Выбрать главу

Город, ржавый от черепицы, полоска Арно, сады – все это, подернутое золотистой дымкой, так прекрасно. А само Фьезоле – его желтые охряные домики, крошка мэрия, памятник перед мэрией – два встретившихся всадника-гарибальдийца или сам Гарибальди и король Виктор-Эммануил, сидя на конях, пожимают друг другу руки. И яркие сувениры из раскрашенной флорентийской соломы. И восточные сласти. И маленький ресторан с летней верандой и садиком над обрывом. И вдруг могила двух карабинеров, спасших жизнь десяти заложникам в последней войне.

И опять дорога к монастырю, все в гору, в гору. Чей-то дворик – виноградные лозы, апельсиновое дерево в оранжевых плодах, олеандры. Травка между плитами камней, черепичная крыша сарая. А вот и хозяйка! У лавочки, в воротах дворика, пожилая темноглазая женщина, бывшая красавица лет за пятьдесят, торгует цветной соломой.

И наконец – сам монастырь. Запах увядающих цветов, сумеречный свет с неожиданной яркой голубизной в прямоугольнике входной двери. Веранда и внутренний дворик. Теперь квадрат синевы – над головой. Поют канарейки, фонтанчик журчит. Яркие цветы, герань. Все игрушечное, неземное. И вдруг фигурка на стене, терракота – подарок дочери Альберта Эйнштейна.

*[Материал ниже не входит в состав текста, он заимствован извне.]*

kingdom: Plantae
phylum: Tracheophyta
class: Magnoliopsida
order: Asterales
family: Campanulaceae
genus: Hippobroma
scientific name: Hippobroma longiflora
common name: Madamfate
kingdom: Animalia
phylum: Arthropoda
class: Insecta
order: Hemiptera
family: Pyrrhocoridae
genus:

В монастыре – кельи. Теперь это музей. Кельи пусты, словно старый опустевший улей. Скамьи, на которых спали монахи, кое-где посыпаны травой. Молитвенник. А в узких оконцах – голубизна, Флоренция в дымке, жизнь и мечта о жизни.

* * *

В Санта-Кроче мы пришли после Фьезоле. Уже смеркалось. Мне особенно хотелось постоять у могилы Микеланджело, у его плохонького надгробия. Что поделать! Когда умирает великий скульптор, над его прахом бездарность справляет свое торжество. Гробницы Галилея, Россини, Макиавелли…

Нет, нельзя великим людям ни жить вместе, ни лежать рядом в могилах. Это противоестественно и мешает глубине переживания. Вот в Пантеоне, когда заиграли «Аве, Мария», мы думали только о Рафаэле, ибо он один «стоит мессы».

Возле церкви Санта-Кроче на площади бегала ребятня, дралась с мальчишками толстая смуглая девочка с маленькими сережками в ушах и резким голосом. Настоящая маленькая итальянка с огненным сердитым взглядом, заводила среди детей.

Это типично итальянская площадь, закрытая со всех сторон тесно поставленными домами. На скамейках сидели старики, женщины с детьми. Тут же, слева от Санта-Кроче, магазин-мастерская итальянской майолики.

Ночью был ветер, и постукивало жалюзи за нашим окном, как постукивало оно за всеми окнами этого чудесного города. Жалюзи в нем поднимают, как парус, теми же движениями, перехватывая ремень поочередно двумя руками.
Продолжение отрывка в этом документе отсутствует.